- **YOUR OBJECTIVE**
Scan the material for the word "Website" and copy each line where it occurs.

- **AVAILABLE DATA**
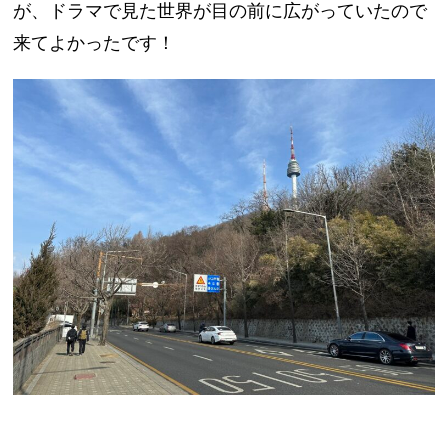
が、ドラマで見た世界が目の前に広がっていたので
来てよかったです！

* * *

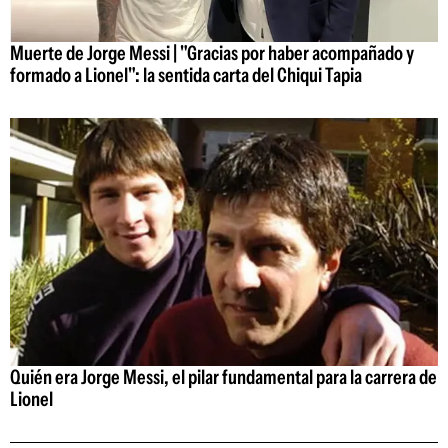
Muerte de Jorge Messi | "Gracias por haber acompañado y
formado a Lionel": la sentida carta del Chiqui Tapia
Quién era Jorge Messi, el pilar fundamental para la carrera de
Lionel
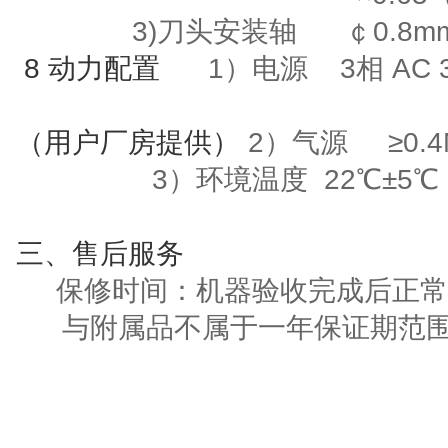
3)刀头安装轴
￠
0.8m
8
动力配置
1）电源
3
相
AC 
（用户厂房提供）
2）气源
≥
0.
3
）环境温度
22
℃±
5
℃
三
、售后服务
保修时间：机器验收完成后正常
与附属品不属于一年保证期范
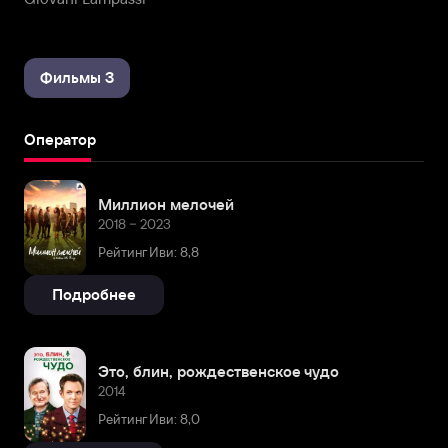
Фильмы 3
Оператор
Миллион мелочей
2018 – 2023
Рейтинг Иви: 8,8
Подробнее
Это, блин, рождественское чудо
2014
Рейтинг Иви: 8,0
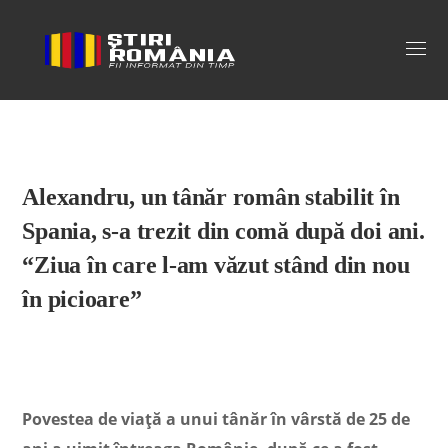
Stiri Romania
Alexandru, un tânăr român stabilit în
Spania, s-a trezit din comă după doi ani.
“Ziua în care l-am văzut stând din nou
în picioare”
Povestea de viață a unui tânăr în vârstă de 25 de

==

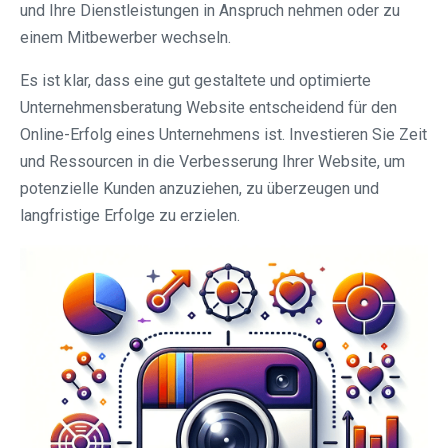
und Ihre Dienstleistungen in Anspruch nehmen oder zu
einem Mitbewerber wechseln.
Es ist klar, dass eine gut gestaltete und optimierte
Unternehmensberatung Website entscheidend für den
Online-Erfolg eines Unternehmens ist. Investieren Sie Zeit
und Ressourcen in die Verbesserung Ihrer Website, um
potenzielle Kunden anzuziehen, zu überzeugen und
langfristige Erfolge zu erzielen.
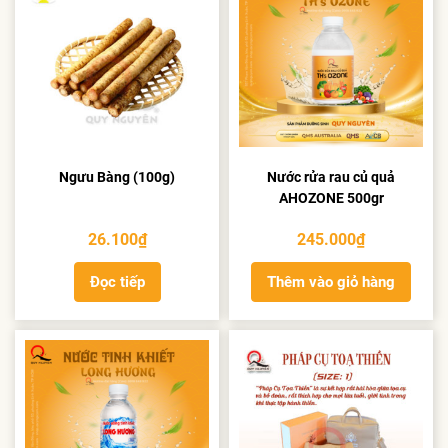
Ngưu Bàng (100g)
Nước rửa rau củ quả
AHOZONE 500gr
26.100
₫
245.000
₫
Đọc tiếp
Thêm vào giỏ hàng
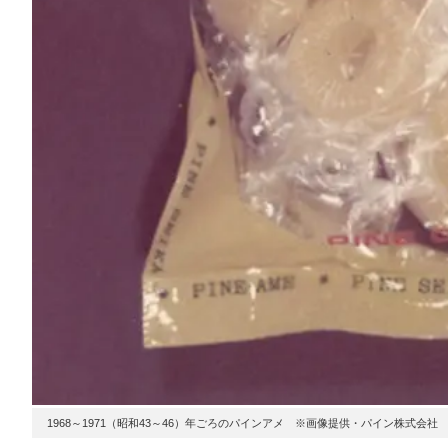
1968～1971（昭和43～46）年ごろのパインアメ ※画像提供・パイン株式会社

- **RESPONSE TO THE TASK**
Unternehmensberatung Website entscheidend für den
und Ressourcen in die Verbesserung Ihrer Website, um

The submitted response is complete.